### Your instructions
Rewrite every item below with "bounding box" replaced by "enclosing rectangle" and nothing else changed, leaving out the pictures.
--- Input ---
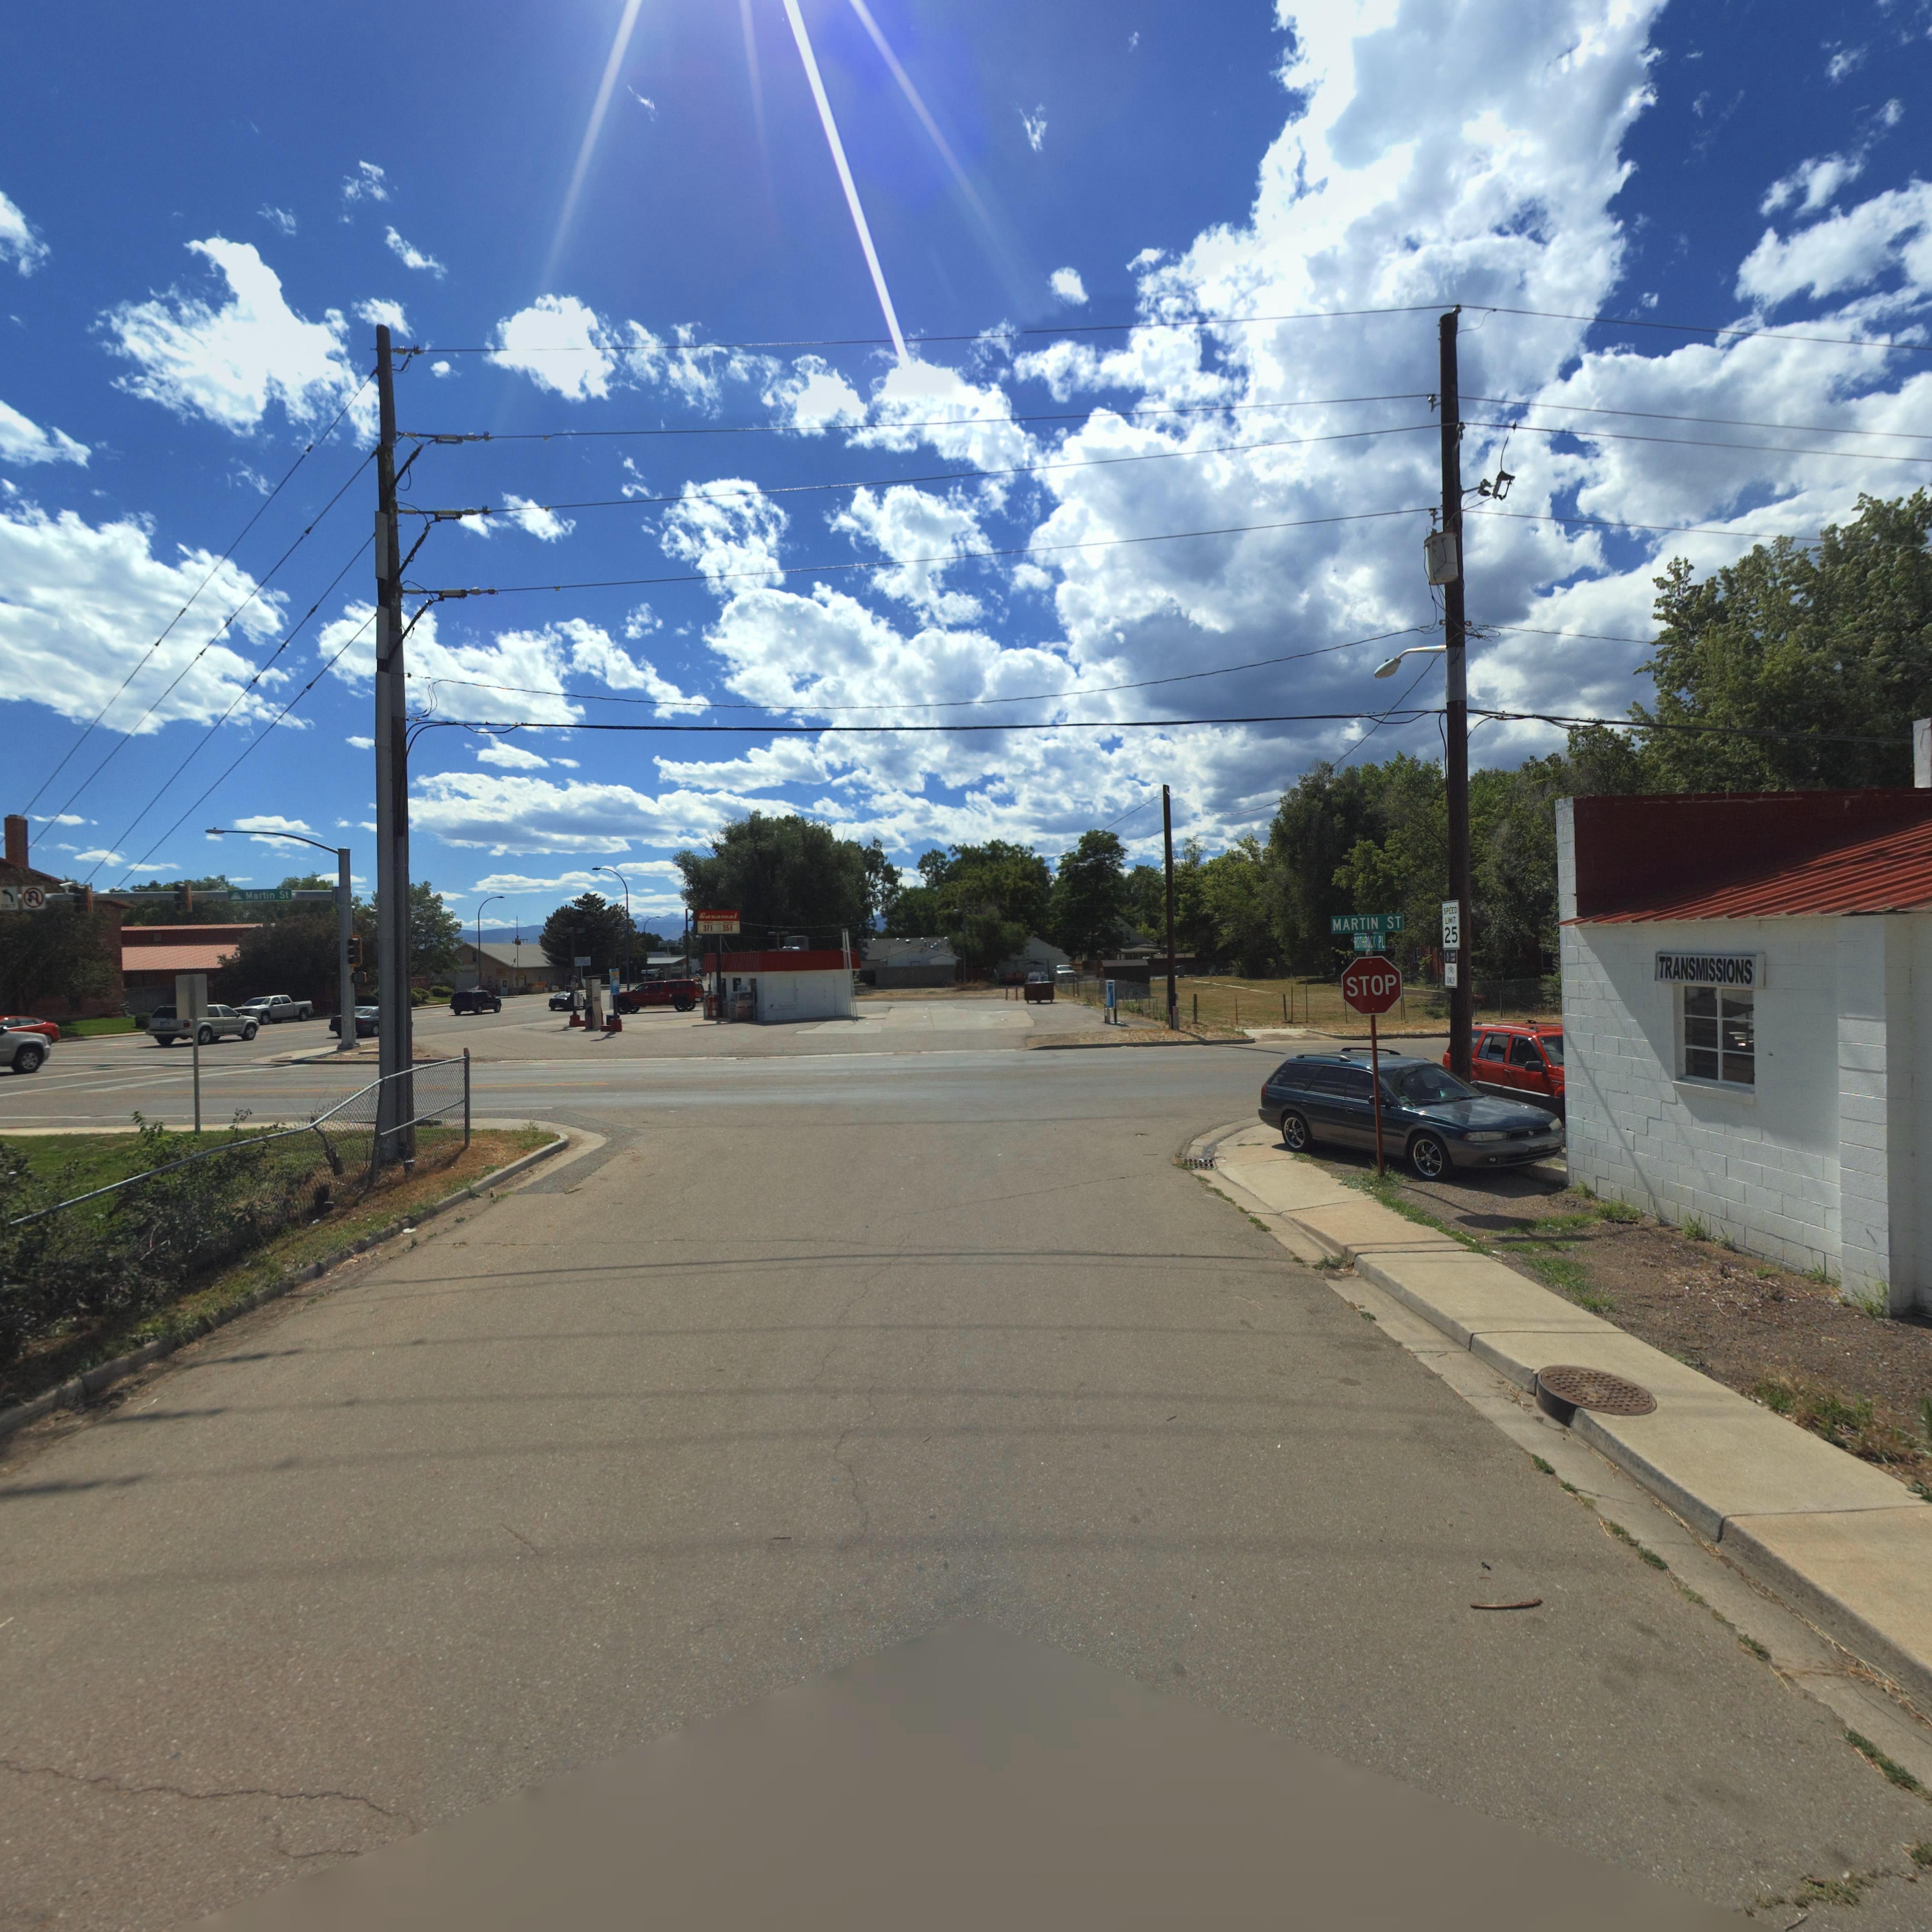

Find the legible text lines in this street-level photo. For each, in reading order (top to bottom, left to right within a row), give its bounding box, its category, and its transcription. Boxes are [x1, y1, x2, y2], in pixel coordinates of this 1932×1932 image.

[245, 890, 289, 899] StreetName: Martin St
[698, 911, 738, 919] BusinessName: Gasamat
[1333, 916, 1401, 931] StreetName: MARTIN ST
[1354, 935, 1384, 948] StreetName: ROTHROCK PL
---
### Answer to this task
Find the legible text lines in this street-level photo. For each, in reading order (top to bottom, left to right within a row), give its enclosing rectangle, its category, and its transcription. Boxes are [x1, y1, x2, y2], in pixel coordinates of this 1932×1932 image.

[245, 890, 289, 899] StreetName: Martin St
[698, 911, 738, 919] BusinessName: Gasamat
[1333, 916, 1401, 931] StreetName: MARTIN ST
[1354, 935, 1384, 948] StreetName: ROTHROCK PL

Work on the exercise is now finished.